The strap provided is surprisingly good quality, I was very pleased with it when I first felt it.
Avi-8 have used thick, high quality leather. It has a beautiful vintage brown colouring to it, feels very soft to the touch and is very supple and malleable. It has a nice indentation around the edging accompanied by cream stitching, which is thick and immaculately done.
The buckle is black IP coated stainless steel to match the finish of the case, and features a very well machined rectangle deeply etched into it with the logo within. I like the thick pin too, which is sturdy and has a sweeping characteristic to it ensuring easy and secure use of the strap.
The loops are also thick leather and have the indentation along the outer edging to match the strap itself. I like the thought that’s been put into that and the quality is evident.
The movement powering the Avi-8 is a TMI VD57. I’m going to be honest and say I’ve never heard of it before! After doing a bit of research it seems to be a budget Japanese quartz movement. It’s as accurate as you would expect a quartz to be.
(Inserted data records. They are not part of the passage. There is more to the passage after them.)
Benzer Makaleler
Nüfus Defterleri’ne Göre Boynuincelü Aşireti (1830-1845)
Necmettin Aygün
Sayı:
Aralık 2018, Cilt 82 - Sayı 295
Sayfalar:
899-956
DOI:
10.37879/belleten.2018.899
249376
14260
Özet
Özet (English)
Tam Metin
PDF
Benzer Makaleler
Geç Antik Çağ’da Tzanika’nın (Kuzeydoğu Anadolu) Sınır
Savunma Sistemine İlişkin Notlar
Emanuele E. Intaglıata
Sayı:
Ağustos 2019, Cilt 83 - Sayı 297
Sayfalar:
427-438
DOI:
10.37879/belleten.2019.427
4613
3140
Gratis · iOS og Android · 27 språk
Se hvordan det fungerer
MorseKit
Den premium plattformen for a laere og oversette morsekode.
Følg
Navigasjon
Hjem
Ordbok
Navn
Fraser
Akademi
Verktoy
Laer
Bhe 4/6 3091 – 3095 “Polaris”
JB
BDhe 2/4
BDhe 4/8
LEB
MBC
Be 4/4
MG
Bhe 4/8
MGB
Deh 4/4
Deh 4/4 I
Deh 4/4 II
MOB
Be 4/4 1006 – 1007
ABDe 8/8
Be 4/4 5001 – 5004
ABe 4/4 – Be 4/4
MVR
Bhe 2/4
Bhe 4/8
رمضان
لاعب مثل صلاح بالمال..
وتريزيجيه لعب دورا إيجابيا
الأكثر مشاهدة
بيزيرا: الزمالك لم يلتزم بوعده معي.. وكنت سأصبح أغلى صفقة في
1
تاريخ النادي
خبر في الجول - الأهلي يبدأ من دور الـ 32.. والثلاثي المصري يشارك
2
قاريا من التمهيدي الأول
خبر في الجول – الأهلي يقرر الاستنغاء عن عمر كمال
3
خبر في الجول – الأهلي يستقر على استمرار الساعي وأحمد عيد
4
The functionality is interesting and different to probably its direct competition in the form of the Miyota OS10. The big hands all work as normal – minutes, hours and seconds (rather than the big seconds hand being the chrono seconds). The top subdial at 12 is a 1/10th second indicator, which spins around like crazy for the first 30 seconds of timing. The subdial at the bottom at 6 is the chronograph seconds hand, and the subdial on the left at 9 is the chronograph minutes. One annoying thing with it is that when you reset the movement after timing something, rather than the hands immediately flicking back to the top, the bottom seconds hand has to spin backwards for every minute you have been timing for – almost as if it’s winding back up! It’s quite strange and sometimes takes a while to fully reset if you have been timing something for more than 30 minutes.
I really do like the Avi-8 Hawker Harrier II. The design is outstanding – blatant aviation theme but extremely unique. They have refused to fall into the usual design traps so many aviation watches do.
I’m really gutted it doesn’t have a sapphire crystal – at £300, I personally feel that this is a must. But that’s the only negative thing about it in my opinion. The strap is lovely, and the case and buckle with their IP coating are also quality.
So, if you want an aviation watch which is a little bit different, and you’re not too fussed on the mineral crystal – then this is for you.